Mientras
Dolores venía subiendo por las veredas, el sonido del violín la hizo reír y
pensar en Vicente. Lo imaginó sentado bajo la luz amarilla, con los ojos
cerrados tocando su música. Se detuvo un momento sin importarle que se mojara,
siempre le había atraído la forma particular de Vicente de arrastrar el sonido
de las cuerdas. Eran vecinos desde pequeños y siempre compartieron tardes y
noches de reflexiones sobre su comunidad, su vida, sus supersticiones, sus
historias de brujos y ánimas en pena, sobre cazadores y espíritus que había en
las cuevas, en las veredas, en la espesa selva de los cerros, en los árboles,
en las piedras, en los arroyos y manantiales, eran hasta cierto punto hermanos,
hasta cierto punto amigos y hasta cierto punto pareja. Regresó a su casa
preparó la cena y dio de cenar a su padre e hijo.
La luz
diurna pasó por las láminas y daba una
sensación de calma, tocaron la puerta, se incorporó, se vistió, se encaminó a
la puerta y la abrió. Dolores estaba de pie con una sonrisa y sonriendo dijo: Vienes
a desayunar, no te vas a ir sin nada en el estómago.

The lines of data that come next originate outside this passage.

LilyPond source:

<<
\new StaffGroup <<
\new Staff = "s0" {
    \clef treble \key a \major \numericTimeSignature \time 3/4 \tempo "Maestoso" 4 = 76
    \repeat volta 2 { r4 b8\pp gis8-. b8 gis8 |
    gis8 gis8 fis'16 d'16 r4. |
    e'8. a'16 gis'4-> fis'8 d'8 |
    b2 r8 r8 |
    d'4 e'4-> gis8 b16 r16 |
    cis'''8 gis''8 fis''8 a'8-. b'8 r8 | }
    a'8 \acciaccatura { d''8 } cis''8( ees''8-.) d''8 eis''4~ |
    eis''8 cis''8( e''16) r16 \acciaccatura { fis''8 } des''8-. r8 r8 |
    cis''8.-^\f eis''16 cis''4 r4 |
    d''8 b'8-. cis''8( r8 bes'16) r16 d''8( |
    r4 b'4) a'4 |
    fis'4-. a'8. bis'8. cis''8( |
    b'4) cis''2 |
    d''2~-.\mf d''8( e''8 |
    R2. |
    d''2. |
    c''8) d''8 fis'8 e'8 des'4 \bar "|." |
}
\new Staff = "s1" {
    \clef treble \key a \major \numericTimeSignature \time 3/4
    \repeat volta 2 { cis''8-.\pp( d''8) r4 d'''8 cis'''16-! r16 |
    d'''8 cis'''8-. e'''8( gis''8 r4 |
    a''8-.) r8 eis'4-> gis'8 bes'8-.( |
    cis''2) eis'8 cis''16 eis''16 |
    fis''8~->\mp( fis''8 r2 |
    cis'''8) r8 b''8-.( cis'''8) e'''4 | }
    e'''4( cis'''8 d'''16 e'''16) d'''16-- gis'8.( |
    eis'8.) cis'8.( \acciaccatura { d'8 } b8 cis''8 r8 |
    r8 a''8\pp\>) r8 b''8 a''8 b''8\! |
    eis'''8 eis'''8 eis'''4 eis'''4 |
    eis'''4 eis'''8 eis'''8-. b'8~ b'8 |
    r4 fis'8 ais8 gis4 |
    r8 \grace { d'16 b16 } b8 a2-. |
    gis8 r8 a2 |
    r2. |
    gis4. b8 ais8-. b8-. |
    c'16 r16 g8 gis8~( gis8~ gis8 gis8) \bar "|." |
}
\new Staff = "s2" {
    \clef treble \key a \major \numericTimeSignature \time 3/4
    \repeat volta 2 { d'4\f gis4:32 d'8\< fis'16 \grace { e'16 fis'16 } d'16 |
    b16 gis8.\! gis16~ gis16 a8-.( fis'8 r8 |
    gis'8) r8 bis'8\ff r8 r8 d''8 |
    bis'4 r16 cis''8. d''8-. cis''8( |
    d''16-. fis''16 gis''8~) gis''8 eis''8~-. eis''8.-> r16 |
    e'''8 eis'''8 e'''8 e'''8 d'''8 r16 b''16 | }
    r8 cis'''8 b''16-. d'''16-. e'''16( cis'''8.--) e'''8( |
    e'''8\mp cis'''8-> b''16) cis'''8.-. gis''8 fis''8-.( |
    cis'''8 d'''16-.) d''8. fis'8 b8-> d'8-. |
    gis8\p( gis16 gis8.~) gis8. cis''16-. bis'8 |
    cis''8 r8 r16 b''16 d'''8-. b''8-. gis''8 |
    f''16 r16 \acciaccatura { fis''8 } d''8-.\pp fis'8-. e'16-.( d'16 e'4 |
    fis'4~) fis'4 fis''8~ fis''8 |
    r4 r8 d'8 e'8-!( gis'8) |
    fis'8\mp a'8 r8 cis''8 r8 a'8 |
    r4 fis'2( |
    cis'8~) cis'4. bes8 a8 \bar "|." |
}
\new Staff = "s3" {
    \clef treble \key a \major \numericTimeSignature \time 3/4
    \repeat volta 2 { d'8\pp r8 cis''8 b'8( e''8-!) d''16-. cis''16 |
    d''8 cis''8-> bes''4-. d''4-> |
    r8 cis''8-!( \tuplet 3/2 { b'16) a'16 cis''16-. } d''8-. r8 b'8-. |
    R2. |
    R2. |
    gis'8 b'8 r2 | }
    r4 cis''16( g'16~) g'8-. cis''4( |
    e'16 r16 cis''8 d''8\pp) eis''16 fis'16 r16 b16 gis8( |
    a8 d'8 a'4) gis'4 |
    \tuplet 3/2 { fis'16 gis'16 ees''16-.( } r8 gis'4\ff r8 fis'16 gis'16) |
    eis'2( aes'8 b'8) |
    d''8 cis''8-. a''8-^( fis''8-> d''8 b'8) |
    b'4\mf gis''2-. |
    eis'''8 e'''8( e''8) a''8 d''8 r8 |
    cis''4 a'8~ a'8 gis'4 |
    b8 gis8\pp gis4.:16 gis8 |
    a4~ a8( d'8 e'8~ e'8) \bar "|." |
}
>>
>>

Vicente sonrió también y
asintió.
El padre de
Dolores estaba ya sentado tomando café, Vicente colocó su violín al lado de la
silla y esperó a que Dolores apareciera.
-
¡Uy
qué guapo! No tan arreglado que te van a robar, toma te preparé un poco de
comida para que te la comas en el camino.
Vicente tomó
la comida, la puso en la mesa. El padre le sirvió café y le preguntó sobre el
concurso de Huapango, con voz ronca y fuerte de persona que fuma tabaco
silvestre, le comentó que lo había escuchado practicar y que esos valses eran
algo tristes y quizá demasiado mágicos, que tuviera un poco de cuidado, su
trabajo era más bien para gente entendida en la composición y la música, y que quizá
en otros lugares no tendría problemas pero en la sierra quizá podría atraer a ciertos
espíritus que podían cambiar su destino, pero aun así le deseó mucha suerte y
cuidado en la competencia. Vicente agradeció los comentarios y las
observaciones, le comentó que perdiera cuidado porque las notas no tenían resonancia
en el mundo de los espíritus, y además la madera de mi violín es de pino, no tiene
la fuerza suficiente. Le comentó que para el próximo año prepararía algo más
acorde para el fandango y no algo tan melancólico.
Recogió su
violín, salió de la casa, echó a andar por la vereda y dejó atrás su pueblo. El
camino cruzaba varios cerros antes de llegar al otro pueblo. Tenía un paso
firme y rápido, en partes se agachaba debido a los árboles de café, en partes
saltaba de piedra en piedra, y había partes en las que los árboles producían un
sombra tan espesa y un silencio tan viejo que era necesario saber caminar para
no transgredir esa quietud. Bajando una vereda comenzó a escucharse el murmullo
del agua. Al llegar al río se detuvo un momento, venía pensando lo que el papá
de Dolores le había comentado y pensaba que esos valses más bien habían salido
de ahí de la naturaleza, del silencio, del viento, del agua, de la selva, del
café, del maíz, de la sierra, de los espíritus con los que uno se encuentra en
los caminos y del pensamiento que nos invade cuando uno camina de un pueblo al
otro. Alcanzó a ver a lo lejos subir por una pendiente a otros huapangueros,
vestían sombrero de palma, camisa clara, pantalón oscuro, huarines, morral al
costado, instrumento al hombro, caminar firme y elegante.
Al cruzar
el puente del río se sentó en una piedra a descansar un momento y pensó en el
esposo de Dolores. Una crecida de río se lo llevó. Él no pudo hacer nada, venía
más o menos por donde iban ahora los otros músicos, vio como la corriente venía
crecida y cómo estaba el esposo de Dolores pescando distraído, él corrió, gritó
pero ya no pudo hacer mucho, la corriente lo arrastro en un abrir y cerrar de
ojos. Al día siguiente de la muerte llovió mucho y cuando se enterró el muerto
continúo lloviendo, fueron días oscuros y tristes, como suelen ser los días,
lluviosos, después de que alguien muere ahogado. Dolores también lloró mucho.